Medicaid Drug Committees Lack Good COI Policies

And now, we bring you the latest concern over conflicts of interest. Many of the state Medicaid drug selection committees lack sufficient conflicts policies for adequately protecting the decisions for choosing medicines, according to a study in JAMA Internal Medicine. The problem: policies vary widely among states, many policies are not publicly available and there is inconsistent enforcement and management of conflicts.

Specifically, the most common strategy for addressing conflicts of interest is disclosure, which is done by 67 percent of the programs. Self-recusal is next at 52 percent, and only 15 percent of the policies ban certain relationships with drugmakers. The study examined 27 policies from state programs, as well as the District of Columbia, by visiting web site or contacting Medicaid officials.

"The absence of publicly available policies illustrates a lack of transparency about how conflicts of interest are managed," the study authors write. "Identification of policies was further complicated by the fact that not all states have designated committees that make their drug selection decisions. Improving public access to policies can increase transparency and public trust in the drug selection process."

And at a time of mounting concern over rising healthcare costs, they add that more uniform policies and increased transparency could lower prescription drug costs, in particular, and improve patient care. "As health care reform is implemented and the number of Medicaid patients is expected to grow, drug selection for this population should be guided by the best available evidence and free from the influence of (conflict of interest)," they wrote.

Of the 27 policy documents analyzed, 20, or 74 percent address conflicts of interest. States with policies that did not do so included Alabama, Alaska, New York, North Carolina, North Dakota, Ohio and Vermont. There were 21 states that either did not furnish their policies - including California, Massachusetts, Mississippi, Florida, Utah, and Virginia - or acknowledged that none exists. Tennessee, New Jersey and New Mexico were excluded because their entire Medicaid population is served by managed care organizations (here is the abstract).

However, a bureau chief for Medicaid Pharmacy Services from one state responded this way to the researchers: "I get to know the P & T (Pharmacy & Therapeutic) members pretty well, and to date, have not had any problems with conflict of interest. Our committee positions are voluntary, and the agency does not pay an honorarium for members to attend..." the official wrote.

"The lack of honorarium creates a disincentive for participation by physicians and pharmacists who act as paid speakers or consultants for the pharmaceutical industry. They want to get paid, and I don't believe that the pharmaceutical industry would pay a committee member an honorarium to be on the committee and attend meetings. That would really be 'over the top.' ” Presumably, this serves as a policy.

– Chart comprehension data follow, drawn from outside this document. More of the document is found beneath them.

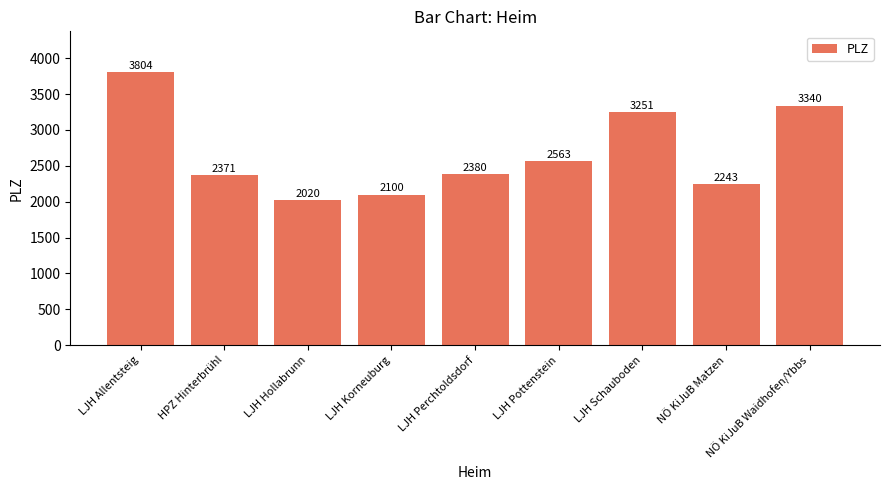

Reading left to right, extract all data points from this chart.

3804	2371	2020	2100	2380	2563	3251	2243	3340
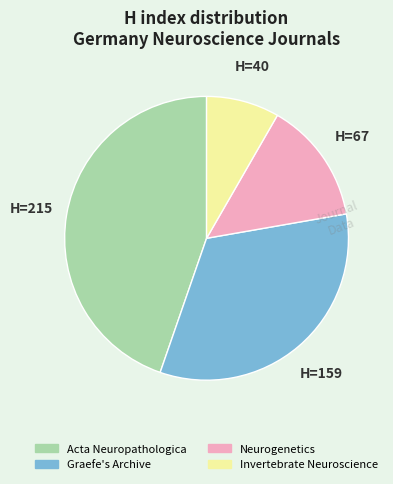

Which has a higher value, Acta Neuropathologica or Neurogenetics?

Acta Neuropathologica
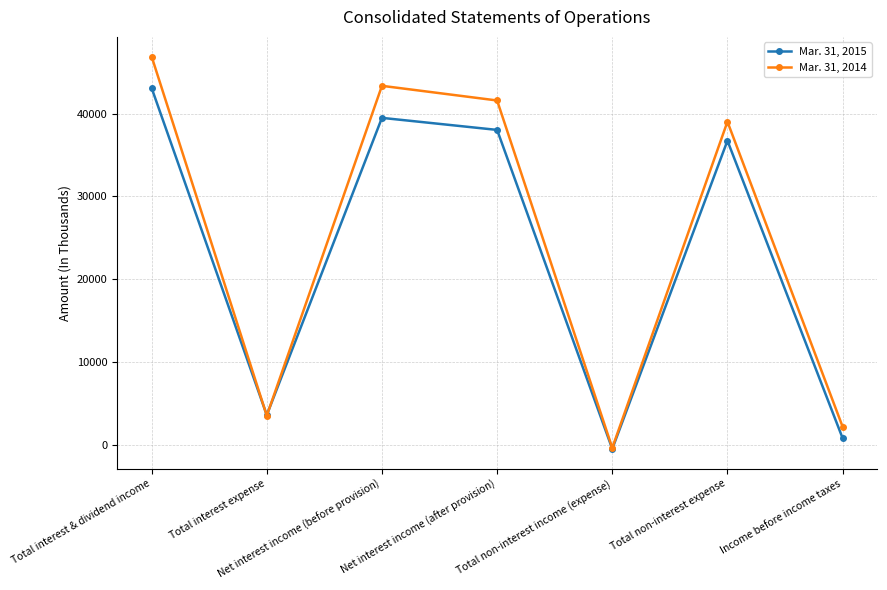

At which category does the chart reach its minimum across all series?

Total non-interest income (expense)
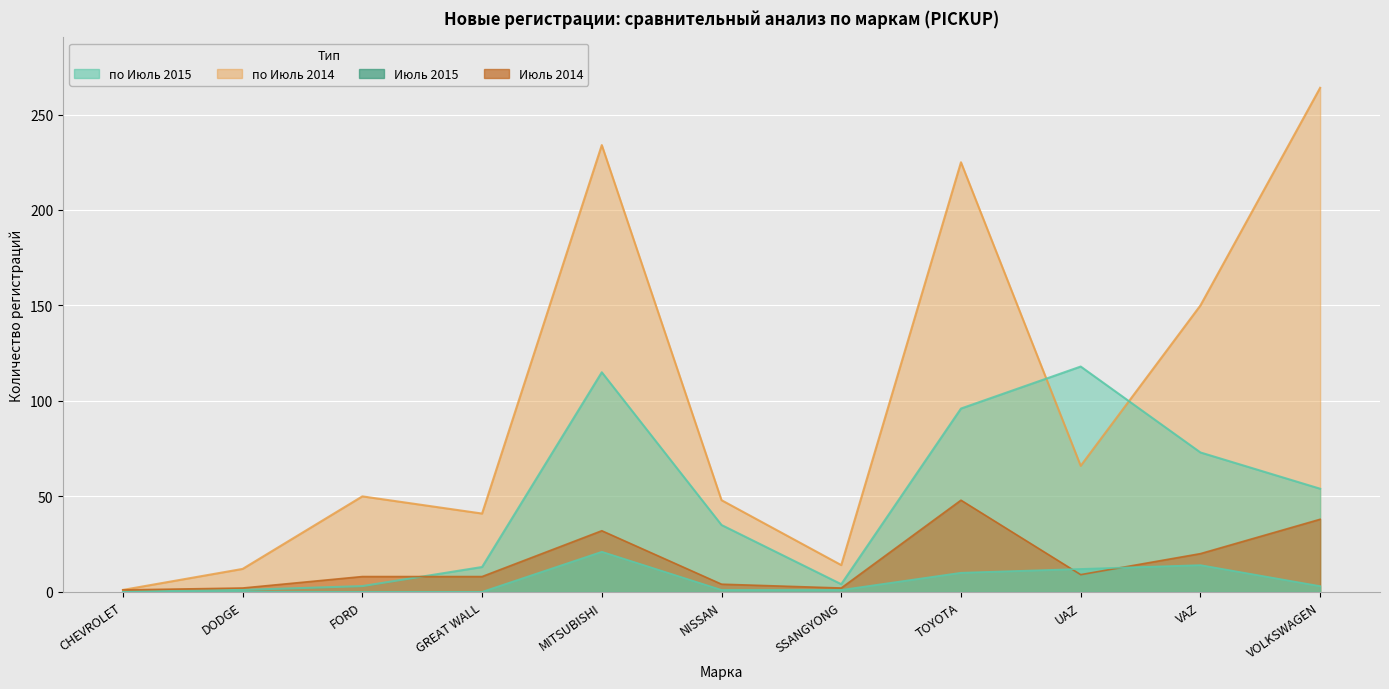

At how many categories does at least one series exceed 167?

3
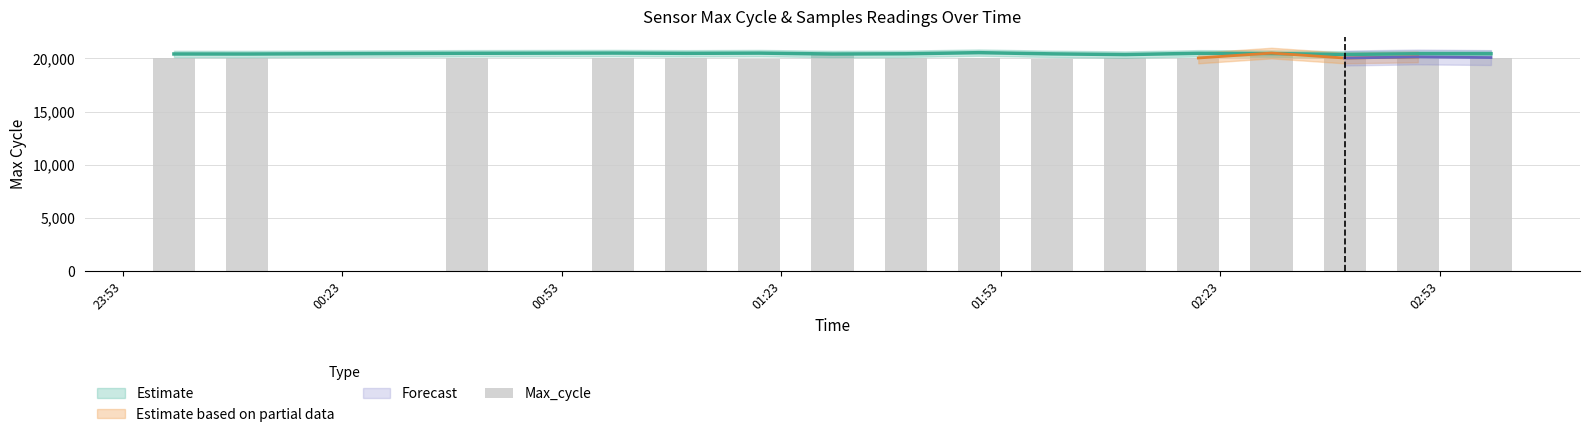

What is the greatest value displayed?

20542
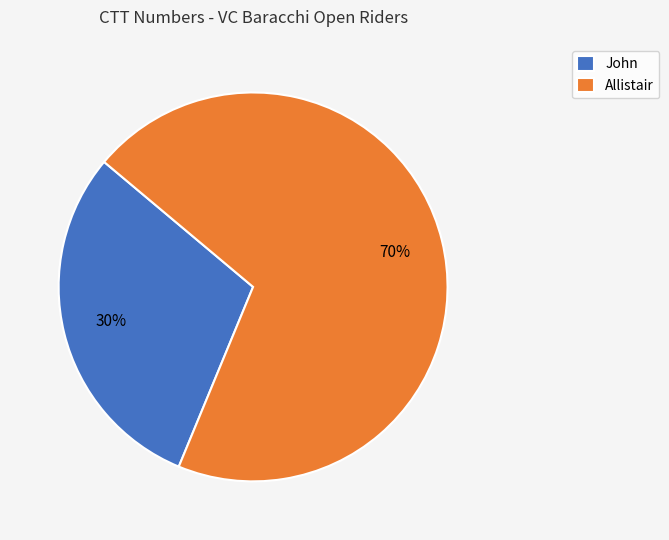

To the nearest percent, what percentage of the pie is Allistair?

70%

In any event, the approach taken by states varies a great deal. In Nevada, committee members “may not have a current affiliation" with a drugmaker. But in Colorado and Kansas, the policies explicitly state that the existence of such relationships will not “automatically preclude an individual from participating" on the drug selection committee.

Then, there is Idaho. In the Gem State, committee members are prohibited from employment, contractual relationships and participating as a director or committee member for drugmakers or pharmacy benefits managers, and from holding greater than 1 percent stock in drugmakers, the researchers wrote, adding that beyond these relationships, Idaho required disclosure.

Similarly, recusal takes various forms. Indiana disallowed voting for committee members who recuse themselves, but still permit them to participate in discussions. Maryland allows recused members to submit written comments to the voting committee. And Maine requires members to recuse themselves, but also disallowed members to resume voting on the conflicted matters no sooner than one year after the declaration date of a conflict, the study states.

"Our findings show the need for a model COI policy for drug selection committees that can be adapted for individual states. A model policy should (1) be publically accessible, (2) be comprehensive and provide explicit parameters for disclosure, (3) be equally applicable to all committee members, (4) include management strategies beyond disclosure, and (5) indicate a responsible party for review of COI and enforcement of policies."

Indeed, the findings are sobering and suggest the state agencies could and should do more to manage conflicts. There is no reason, in fact, not to look more closely at updating policies. After all, no one wants to be known as an easy mark.